HOW TO COMPLETE THIS TASK
Copy out, precisely as given, the lines from the line with "- apple [692,660,746,712]" to the end of the entries that follow.

DATA FOR PROCESSING
- - - - - - -
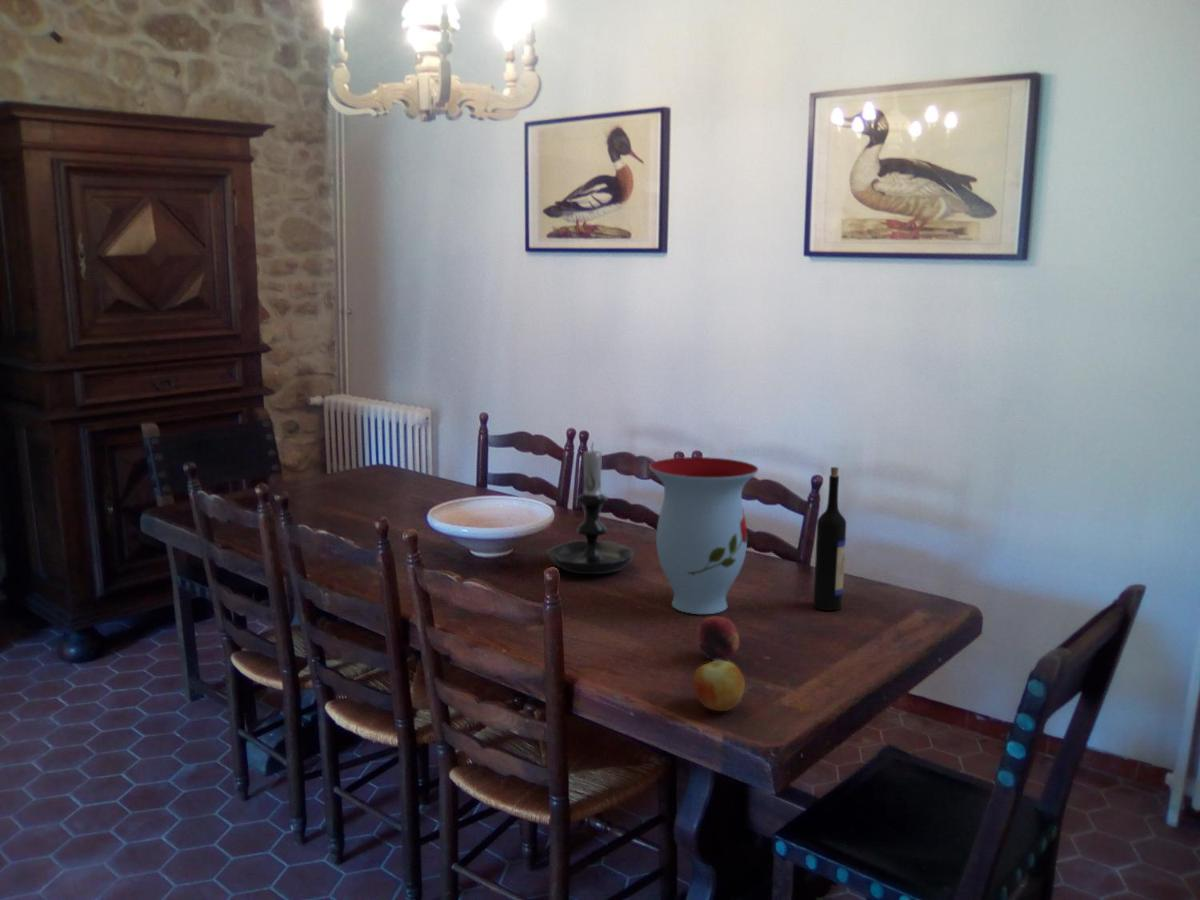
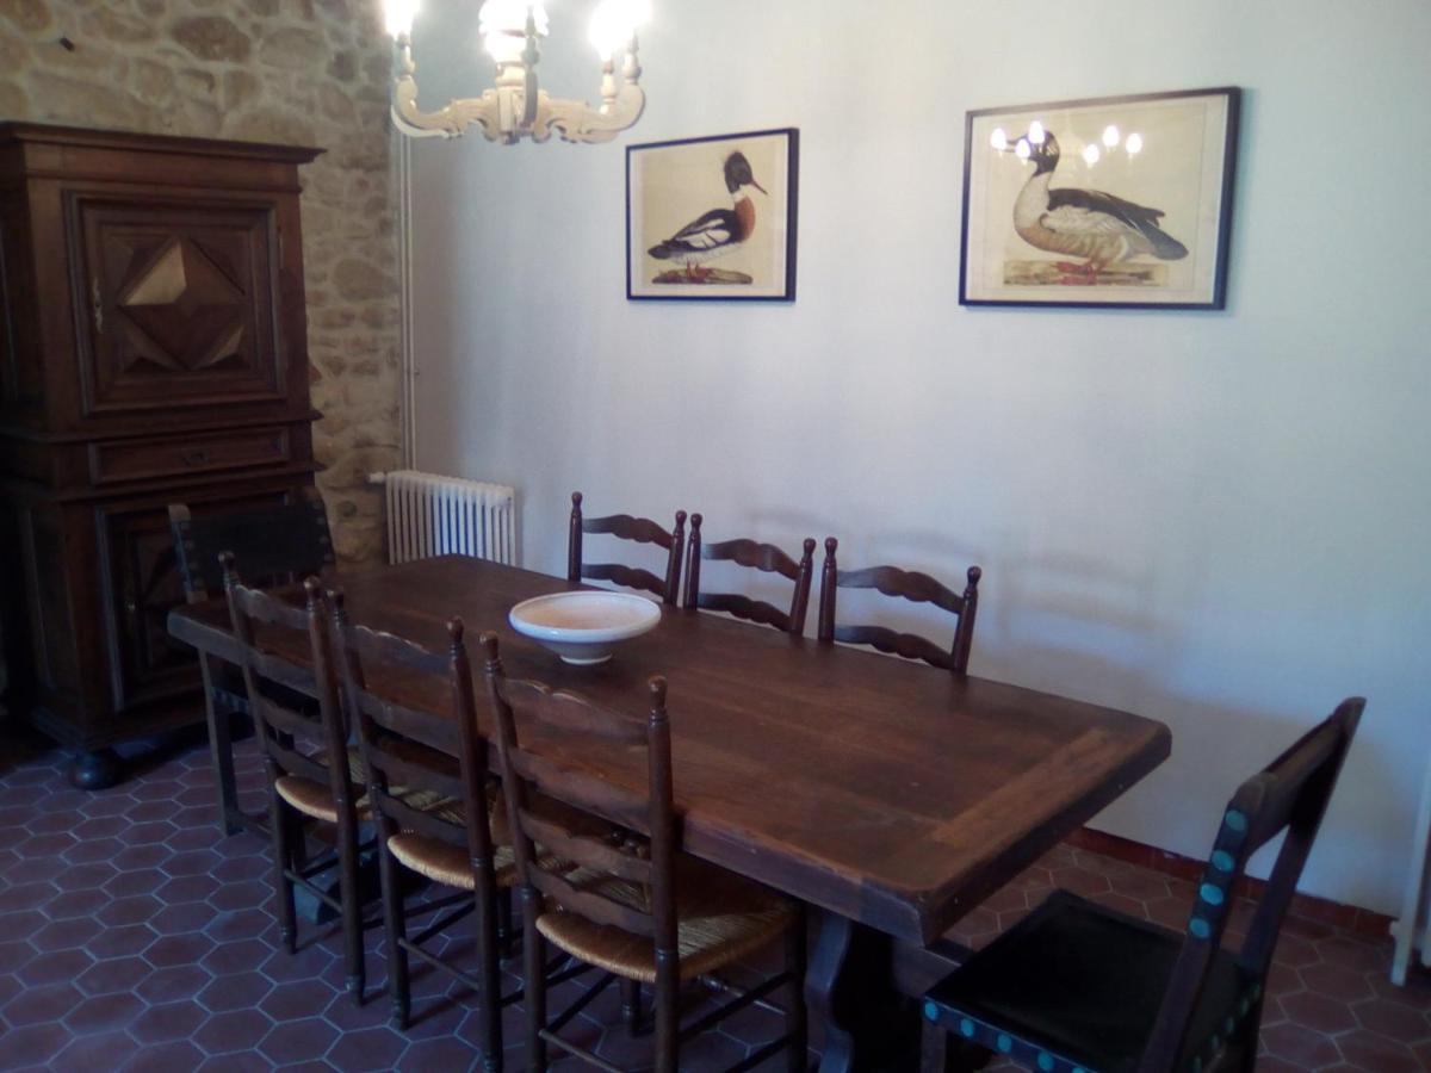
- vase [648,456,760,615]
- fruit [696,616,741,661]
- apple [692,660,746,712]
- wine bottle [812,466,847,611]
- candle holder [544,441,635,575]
- - - - - - -
RESPONSE AREA
- apple [692,660,746,712]
- wine bottle [812,466,847,611]
- candle holder [544,441,635,575]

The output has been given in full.